§ **Input records**:
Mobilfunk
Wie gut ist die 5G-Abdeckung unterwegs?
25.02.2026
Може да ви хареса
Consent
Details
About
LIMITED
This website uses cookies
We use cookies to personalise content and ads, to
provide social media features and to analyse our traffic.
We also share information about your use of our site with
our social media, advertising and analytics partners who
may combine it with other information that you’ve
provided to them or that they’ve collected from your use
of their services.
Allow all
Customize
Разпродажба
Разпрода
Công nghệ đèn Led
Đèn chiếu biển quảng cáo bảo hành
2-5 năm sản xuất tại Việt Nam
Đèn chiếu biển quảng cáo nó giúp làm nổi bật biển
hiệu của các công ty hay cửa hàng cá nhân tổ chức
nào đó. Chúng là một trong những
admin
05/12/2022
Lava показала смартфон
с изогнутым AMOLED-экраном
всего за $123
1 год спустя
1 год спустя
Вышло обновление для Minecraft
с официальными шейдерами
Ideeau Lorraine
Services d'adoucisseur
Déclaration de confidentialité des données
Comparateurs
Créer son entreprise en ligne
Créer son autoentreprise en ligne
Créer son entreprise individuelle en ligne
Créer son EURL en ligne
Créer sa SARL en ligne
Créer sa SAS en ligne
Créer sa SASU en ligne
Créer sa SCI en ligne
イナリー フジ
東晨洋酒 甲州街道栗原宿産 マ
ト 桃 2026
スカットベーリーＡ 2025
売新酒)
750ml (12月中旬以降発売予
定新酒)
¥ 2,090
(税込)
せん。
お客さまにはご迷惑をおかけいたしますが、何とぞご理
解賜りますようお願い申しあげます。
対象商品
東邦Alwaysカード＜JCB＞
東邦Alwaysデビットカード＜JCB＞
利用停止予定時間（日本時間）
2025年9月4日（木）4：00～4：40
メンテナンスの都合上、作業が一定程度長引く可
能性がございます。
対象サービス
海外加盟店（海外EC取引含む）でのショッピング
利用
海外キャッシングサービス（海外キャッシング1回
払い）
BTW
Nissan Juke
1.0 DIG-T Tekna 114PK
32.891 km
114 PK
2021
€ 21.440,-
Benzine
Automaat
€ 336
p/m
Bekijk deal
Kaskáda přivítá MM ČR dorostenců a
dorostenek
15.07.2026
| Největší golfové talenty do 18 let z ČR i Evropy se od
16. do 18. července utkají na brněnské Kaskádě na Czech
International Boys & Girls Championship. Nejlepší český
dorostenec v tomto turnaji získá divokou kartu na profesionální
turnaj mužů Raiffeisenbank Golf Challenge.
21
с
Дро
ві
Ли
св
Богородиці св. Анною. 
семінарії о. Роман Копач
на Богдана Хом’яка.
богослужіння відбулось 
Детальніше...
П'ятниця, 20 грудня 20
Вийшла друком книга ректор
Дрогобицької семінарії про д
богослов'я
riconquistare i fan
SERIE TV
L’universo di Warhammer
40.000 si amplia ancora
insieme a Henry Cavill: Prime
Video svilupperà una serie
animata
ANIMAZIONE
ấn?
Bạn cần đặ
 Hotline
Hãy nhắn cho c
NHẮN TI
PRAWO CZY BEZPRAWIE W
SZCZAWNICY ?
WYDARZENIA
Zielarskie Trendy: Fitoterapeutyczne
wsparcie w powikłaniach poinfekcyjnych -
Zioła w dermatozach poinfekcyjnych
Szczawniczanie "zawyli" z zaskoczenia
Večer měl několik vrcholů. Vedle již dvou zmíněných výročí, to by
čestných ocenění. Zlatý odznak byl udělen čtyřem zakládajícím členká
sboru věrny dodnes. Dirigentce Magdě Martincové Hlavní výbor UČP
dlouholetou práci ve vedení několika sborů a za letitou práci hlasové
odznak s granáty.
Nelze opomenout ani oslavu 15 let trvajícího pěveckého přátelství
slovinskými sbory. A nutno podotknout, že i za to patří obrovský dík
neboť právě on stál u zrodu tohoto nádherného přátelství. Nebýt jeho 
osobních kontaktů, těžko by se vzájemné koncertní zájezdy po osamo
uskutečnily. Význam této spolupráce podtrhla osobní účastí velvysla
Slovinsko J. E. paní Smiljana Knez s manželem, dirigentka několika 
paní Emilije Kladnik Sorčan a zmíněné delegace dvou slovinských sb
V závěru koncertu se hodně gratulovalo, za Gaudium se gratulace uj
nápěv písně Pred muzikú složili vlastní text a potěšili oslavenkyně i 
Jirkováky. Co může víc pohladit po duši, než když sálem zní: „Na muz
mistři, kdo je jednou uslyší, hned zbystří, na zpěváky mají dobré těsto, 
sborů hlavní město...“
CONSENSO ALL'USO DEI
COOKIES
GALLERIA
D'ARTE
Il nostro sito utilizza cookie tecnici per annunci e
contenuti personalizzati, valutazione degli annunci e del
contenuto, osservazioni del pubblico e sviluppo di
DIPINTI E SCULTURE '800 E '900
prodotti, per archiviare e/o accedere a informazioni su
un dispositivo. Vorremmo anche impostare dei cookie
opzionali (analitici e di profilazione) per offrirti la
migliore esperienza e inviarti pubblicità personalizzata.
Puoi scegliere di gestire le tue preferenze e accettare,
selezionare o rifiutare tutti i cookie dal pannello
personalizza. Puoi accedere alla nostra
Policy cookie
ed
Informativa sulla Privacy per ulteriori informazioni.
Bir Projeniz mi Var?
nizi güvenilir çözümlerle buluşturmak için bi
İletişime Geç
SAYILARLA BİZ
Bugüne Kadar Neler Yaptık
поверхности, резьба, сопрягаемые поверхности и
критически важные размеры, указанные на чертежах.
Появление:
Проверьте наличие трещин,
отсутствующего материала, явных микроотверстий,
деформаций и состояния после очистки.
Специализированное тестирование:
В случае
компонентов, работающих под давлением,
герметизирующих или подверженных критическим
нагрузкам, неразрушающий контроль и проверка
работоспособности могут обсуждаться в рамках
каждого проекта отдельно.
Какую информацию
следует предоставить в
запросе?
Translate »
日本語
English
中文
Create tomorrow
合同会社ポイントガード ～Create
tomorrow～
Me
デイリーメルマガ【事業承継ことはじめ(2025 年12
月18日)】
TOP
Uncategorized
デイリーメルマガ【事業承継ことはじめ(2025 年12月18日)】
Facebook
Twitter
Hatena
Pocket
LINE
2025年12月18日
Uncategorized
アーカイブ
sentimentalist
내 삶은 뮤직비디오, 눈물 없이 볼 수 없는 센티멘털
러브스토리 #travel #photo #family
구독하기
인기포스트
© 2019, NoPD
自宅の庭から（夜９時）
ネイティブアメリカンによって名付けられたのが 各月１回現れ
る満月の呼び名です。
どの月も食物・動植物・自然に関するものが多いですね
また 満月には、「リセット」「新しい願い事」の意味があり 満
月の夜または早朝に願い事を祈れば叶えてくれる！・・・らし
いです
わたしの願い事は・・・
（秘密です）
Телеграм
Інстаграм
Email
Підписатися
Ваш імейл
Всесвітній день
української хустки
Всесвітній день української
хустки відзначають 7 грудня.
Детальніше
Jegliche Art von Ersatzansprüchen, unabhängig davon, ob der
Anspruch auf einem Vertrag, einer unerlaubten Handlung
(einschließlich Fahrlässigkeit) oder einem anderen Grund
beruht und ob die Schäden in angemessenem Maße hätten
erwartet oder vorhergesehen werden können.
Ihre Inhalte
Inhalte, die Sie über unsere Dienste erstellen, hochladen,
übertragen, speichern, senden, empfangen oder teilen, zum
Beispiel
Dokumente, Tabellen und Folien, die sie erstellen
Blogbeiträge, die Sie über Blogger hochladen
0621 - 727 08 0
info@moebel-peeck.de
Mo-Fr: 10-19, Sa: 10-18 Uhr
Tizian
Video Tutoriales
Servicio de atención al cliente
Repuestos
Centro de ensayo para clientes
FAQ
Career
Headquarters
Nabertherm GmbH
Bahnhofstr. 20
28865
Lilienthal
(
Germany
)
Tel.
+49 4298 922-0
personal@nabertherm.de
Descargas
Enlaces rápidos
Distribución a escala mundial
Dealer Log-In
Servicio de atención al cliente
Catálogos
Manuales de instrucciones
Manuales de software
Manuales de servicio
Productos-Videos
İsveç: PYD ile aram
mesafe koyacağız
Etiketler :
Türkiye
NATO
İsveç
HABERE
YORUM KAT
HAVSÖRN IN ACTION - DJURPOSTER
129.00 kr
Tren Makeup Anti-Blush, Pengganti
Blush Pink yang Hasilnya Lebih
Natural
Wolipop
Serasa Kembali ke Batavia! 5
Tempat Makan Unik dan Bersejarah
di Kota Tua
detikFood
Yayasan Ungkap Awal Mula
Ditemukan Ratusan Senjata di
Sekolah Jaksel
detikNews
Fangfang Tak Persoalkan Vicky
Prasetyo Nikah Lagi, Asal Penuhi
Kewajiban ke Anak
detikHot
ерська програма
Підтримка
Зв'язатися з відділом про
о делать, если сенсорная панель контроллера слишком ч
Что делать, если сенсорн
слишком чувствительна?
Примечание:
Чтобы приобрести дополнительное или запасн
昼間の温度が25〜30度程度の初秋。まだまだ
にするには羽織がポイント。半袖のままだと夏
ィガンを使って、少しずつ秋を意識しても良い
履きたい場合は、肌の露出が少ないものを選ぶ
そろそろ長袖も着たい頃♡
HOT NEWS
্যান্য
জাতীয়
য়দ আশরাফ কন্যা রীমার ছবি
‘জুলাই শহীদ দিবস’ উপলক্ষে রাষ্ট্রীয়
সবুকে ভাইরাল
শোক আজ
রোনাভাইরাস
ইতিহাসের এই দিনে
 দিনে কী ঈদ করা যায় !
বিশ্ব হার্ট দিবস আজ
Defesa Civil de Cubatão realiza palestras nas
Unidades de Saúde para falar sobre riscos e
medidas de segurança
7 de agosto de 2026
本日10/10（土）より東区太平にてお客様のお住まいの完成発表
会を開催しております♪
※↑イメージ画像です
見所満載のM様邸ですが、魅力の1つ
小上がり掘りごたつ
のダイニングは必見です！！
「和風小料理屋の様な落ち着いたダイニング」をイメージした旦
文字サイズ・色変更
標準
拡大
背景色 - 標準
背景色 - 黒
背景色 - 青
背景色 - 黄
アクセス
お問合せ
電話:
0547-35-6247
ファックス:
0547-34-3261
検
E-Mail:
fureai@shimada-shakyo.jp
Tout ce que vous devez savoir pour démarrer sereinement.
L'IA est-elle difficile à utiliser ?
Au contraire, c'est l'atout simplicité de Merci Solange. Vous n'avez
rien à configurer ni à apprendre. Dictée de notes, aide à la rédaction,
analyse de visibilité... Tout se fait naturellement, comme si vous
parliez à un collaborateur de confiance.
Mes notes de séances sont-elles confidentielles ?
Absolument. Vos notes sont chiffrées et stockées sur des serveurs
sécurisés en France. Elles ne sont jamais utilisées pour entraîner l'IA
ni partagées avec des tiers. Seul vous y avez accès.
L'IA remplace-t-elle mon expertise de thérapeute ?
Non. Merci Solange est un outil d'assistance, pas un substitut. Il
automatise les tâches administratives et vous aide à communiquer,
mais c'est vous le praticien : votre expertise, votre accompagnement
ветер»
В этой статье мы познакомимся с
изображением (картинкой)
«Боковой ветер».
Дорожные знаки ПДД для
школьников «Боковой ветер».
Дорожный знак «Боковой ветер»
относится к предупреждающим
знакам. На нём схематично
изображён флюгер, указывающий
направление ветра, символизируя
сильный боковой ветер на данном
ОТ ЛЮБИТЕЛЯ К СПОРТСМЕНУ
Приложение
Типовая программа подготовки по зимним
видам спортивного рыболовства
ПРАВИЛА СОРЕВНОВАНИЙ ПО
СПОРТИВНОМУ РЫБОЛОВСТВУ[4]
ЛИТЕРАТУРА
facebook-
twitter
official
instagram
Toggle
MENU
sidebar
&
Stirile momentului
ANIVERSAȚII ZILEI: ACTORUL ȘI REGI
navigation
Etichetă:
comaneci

§ **Prompt**:
Rewrite the data from its first line through the line containing "Créer son autoentreprise en ligne", renaming "cookies" to "trackers" and leaving everything else as it is.

§ **Result of this exercise**:
Mobilfunk
Wie gut ist die 5G-Abdeckung unterwegs?
25.02.2026
Може да ви хареса
Consent
Details
About
LIMITED
This website uses trackers
We use trackers to personalise content and ads, to
provide social media features and to analyse our traffic.
We also share information about your use of our site with
our social media, advertising and analytics partners who
may combine it with other information that you’ve
provided to them or that they’ve collected from your use
of their services.
Allow all
Customize
Разпродажба
Разпрода
Công nghệ đèn Led
Đèn chiếu biển quảng cáo bảo hành
2-5 năm sản xuất tại Việt Nam
Đèn chiếu biển quảng cáo nó giúp làm nổi bật biển
hiệu của các công ty hay cửa hàng cá nhân tổ chức
nào đó. Chúng là một trong những
admin
05/12/2022
Lava показала смартфон
с изогнутым AMOLED-экраном
всего за $123
1 год спустя
1 год спустя
Вышло обновление для Minecraft
с официальными шейдерами
Ideeau Lorraine
Services d'adoucisseur
Déclaration de confidentialité des données
Comparateurs
Créer son entreprise en ligne
Créer son autoentreprise en ligne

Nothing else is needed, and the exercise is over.